- [About this task]
Starting at the top of the records below, write out each line exactly as it stands, stopping after the line with "vfov_deg: 23.3"; exclude the pictures.

(Records)

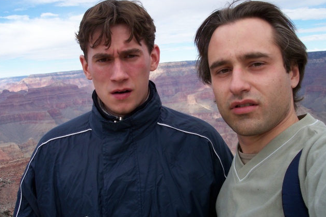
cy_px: 109
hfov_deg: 48.5
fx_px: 362
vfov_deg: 33.4
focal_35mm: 40
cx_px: 162
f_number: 4.8
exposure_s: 1/500
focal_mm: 8
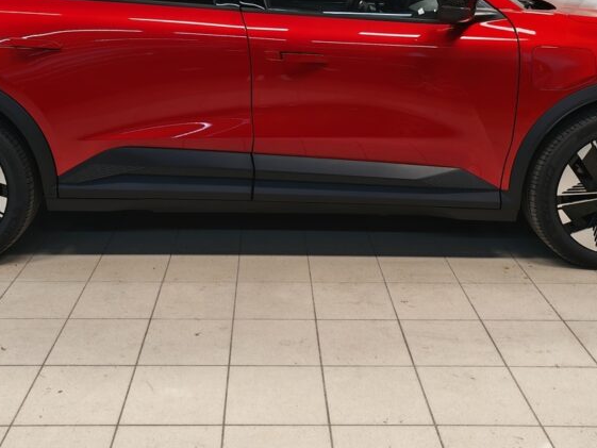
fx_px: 725
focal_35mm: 42
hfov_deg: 44.7
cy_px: 73
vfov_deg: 33.1
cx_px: 264
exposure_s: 1/53
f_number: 1.6
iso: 64
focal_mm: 5.4
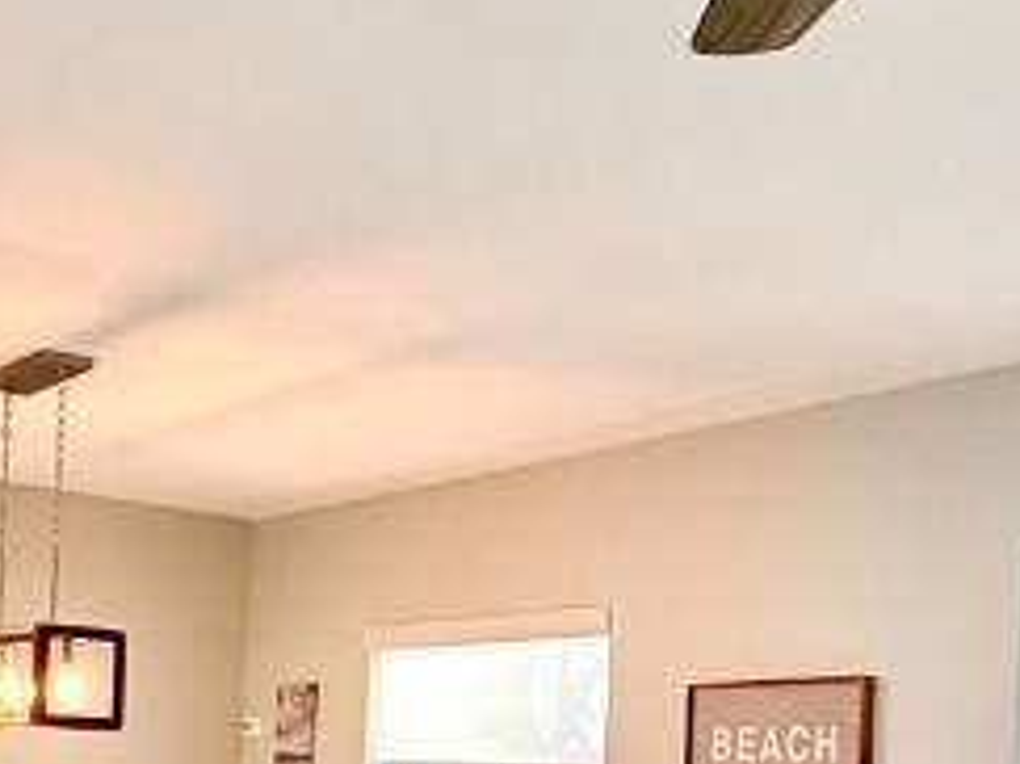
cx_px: 630
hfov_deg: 32.6
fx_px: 1738
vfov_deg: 23.3
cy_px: 831
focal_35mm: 59
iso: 200
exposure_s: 1/120
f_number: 2.2
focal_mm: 2.22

(End Records)

- [Answer to the problem]
cy_px: 109
hfov_deg: 48.5
fx_px: 362
vfov_deg: 33.4
focal_35mm: 40
cx_px: 162
f_number: 4.8
exposure_s: 1/500
focal_mm: 8
fx_px: 725
focal_35mm: 42
hfov_deg: 44.7
cy_px: 73
vfov_deg: 33.1
cx_px: 264
exposure_s: 1/53
f_number: 1.6
iso: 64
focal_mm: 5.4
cx_px: 630
hfov_deg: 32.6
fx_px: 1738
vfov_deg: 23.3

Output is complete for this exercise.